When she turned 17, Franny Owens, according to family custom, was summoned from her Manhattan home to the Owens homestead in Massachusetts. It was time for Aunt Isabelle to instruct her in her family heritage – witchcraft. Those who do not enjoy sci-fi or fantasy need not worry, this beautifully written family saga transcends genre. In this prequel to Practical Magic, Hoffman introduces readers to the Owens family whose history dates to colonial era New England and whose powers create fear and suspicion in the community. Over the course of about 50 years, the reader follows Franny and her siblings Jet and Vincent as they deal with who they are and grapple with its affects on their relationships. I found the love stories of the three, particularly Franny and Hay, especially compelling. Readers won’t soon forget these vivid and fully realized characters.
Elena Richardson’s carefully engineered perfect life in Shaker Heights, OH is literally and figuratively in flames on the first page of Celeste Ng’s new novel. The reader is plunged into a tangled web of relationships, both positive and heartbreaking. Elena discovers she doesn’t know her four children as well as she believed as she deals with their growing bond with a new tenant and her teenage daughter. As a custody case further inflames the community, Elena feels compelled to involve herself in her tenant’s past, dredging up pain long buried.
If there is a poet on your gift list, anthologies are often best; and Christian Wiman, a professor at Yale Institute for Sacred Music, has compiled a thoughtful edition appropriately titled for the holiday season.
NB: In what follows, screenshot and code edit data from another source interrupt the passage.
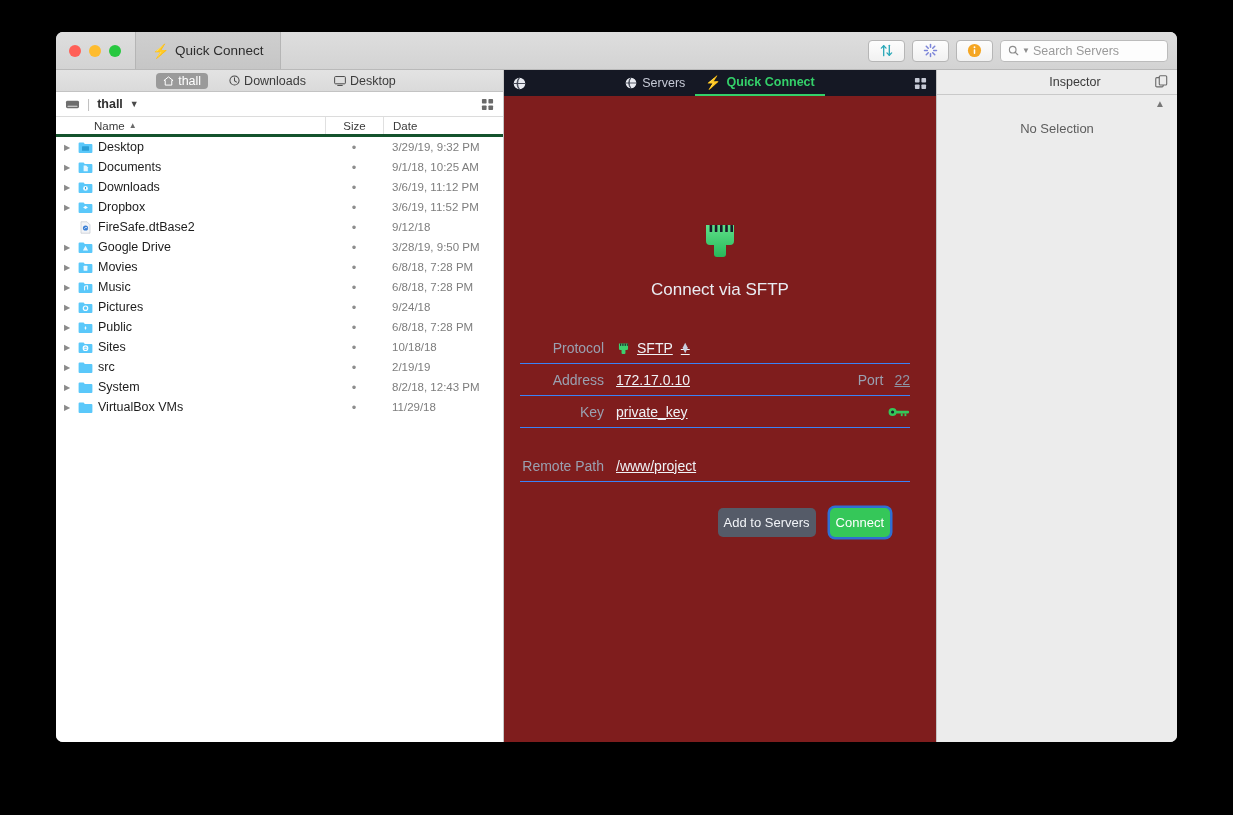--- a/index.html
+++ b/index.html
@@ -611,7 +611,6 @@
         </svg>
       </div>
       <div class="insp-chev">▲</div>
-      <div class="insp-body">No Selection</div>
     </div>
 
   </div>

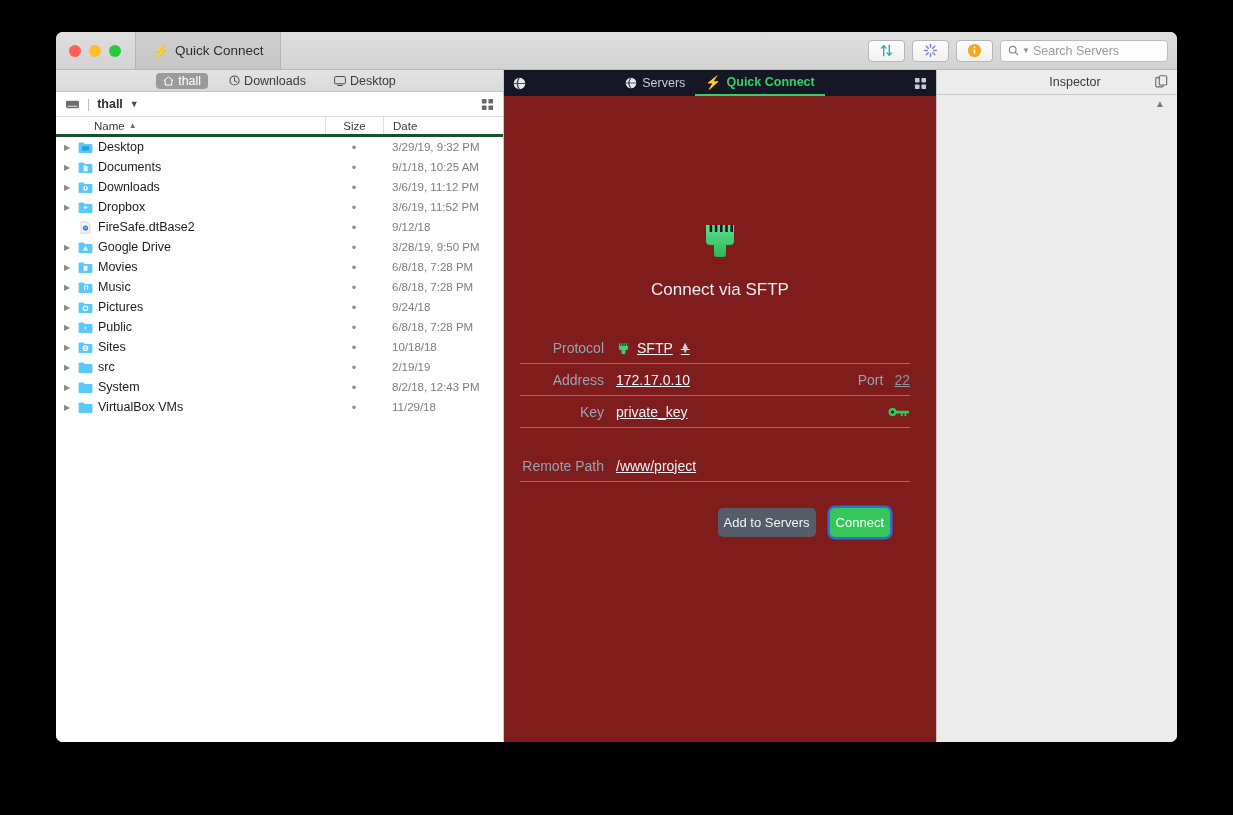--- a/index.html
+++ b/index.html
@@ -173,8 +173,9 @@
   .btnrow { display: flex; justify-content: flex-end; gap: 14px; margin: 26px 20px 0 0; }
   .btn {
     font-size: 13px; border-radius: 5px;
-    padding: 6px 5px;
+    padding: 6px 19px;
     border: 1px solid transparent;
+    margin-top: 28px;
   }
   .btn.grey { background: #555b68; color: #f2f4f8; }
   .btn.green { background: #35c759; color: #ffffff; box-shadow: 0 0 0 2.5px #2f6fd4; }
Rather than including classic offerings, his decision to include only selections from modern-era poets will introduce readers to lesser known writers and their works, with so many interesting and unusual selections that even the most jaded writer will be delighted, even joyful.
Liliane Bettencourt, heiress to the L’Oreal fortune and the world’s wealthiest woman, greatly valued her friendship with Francois-Marie Banier, an artist and photographer twenty-five years younger, but attentive and entertaining. Liliane and her husband Andre thought of Banier almost as family. When Liliane mused that she might adopt him and make him an heir, the Bettencourt’s daughter and only child took action, bringing to light the hundreds of millions of dollars in gifts her mother showered on Banier. The ensuing lawsuits fractured a family, entangled a president, fascinated Paris for years. A great read!
Nora Nolan lives with her husband, Charlie, and their two college age kids on the Upper West side of Manhattan on a dead end street. They live in an old, stately Victorian home on a street populated by wealthy residents. A violent incident happens in the neighborhood that will affect all who live in this community. The author’s narrative is an exceptional character study on the complexities of neighborhood, family, class, and race. It is also a lively and often humorous look at living in New York City.
August Snow is an ex-police detective who was fired from the Detroit police department. He was a whistleblower in a scandal that involved a corrupt police department and the mayor. August settled for $12 million dollars and left town for a year. When he returns to Detroit, he settles in his old neighborhood, Mexicantown. (August is half African-American, half Mexican). There he is contacted by a wealthy woman, Eleanor Page, who wants him to investigate her investment bank for suspicious activity. August refuses. What follows is murder, lots of dead bodies and assassins. This is a fast paced debut crime novel with well written characters and unexpected plot twists. Hopefully, this will be a new series.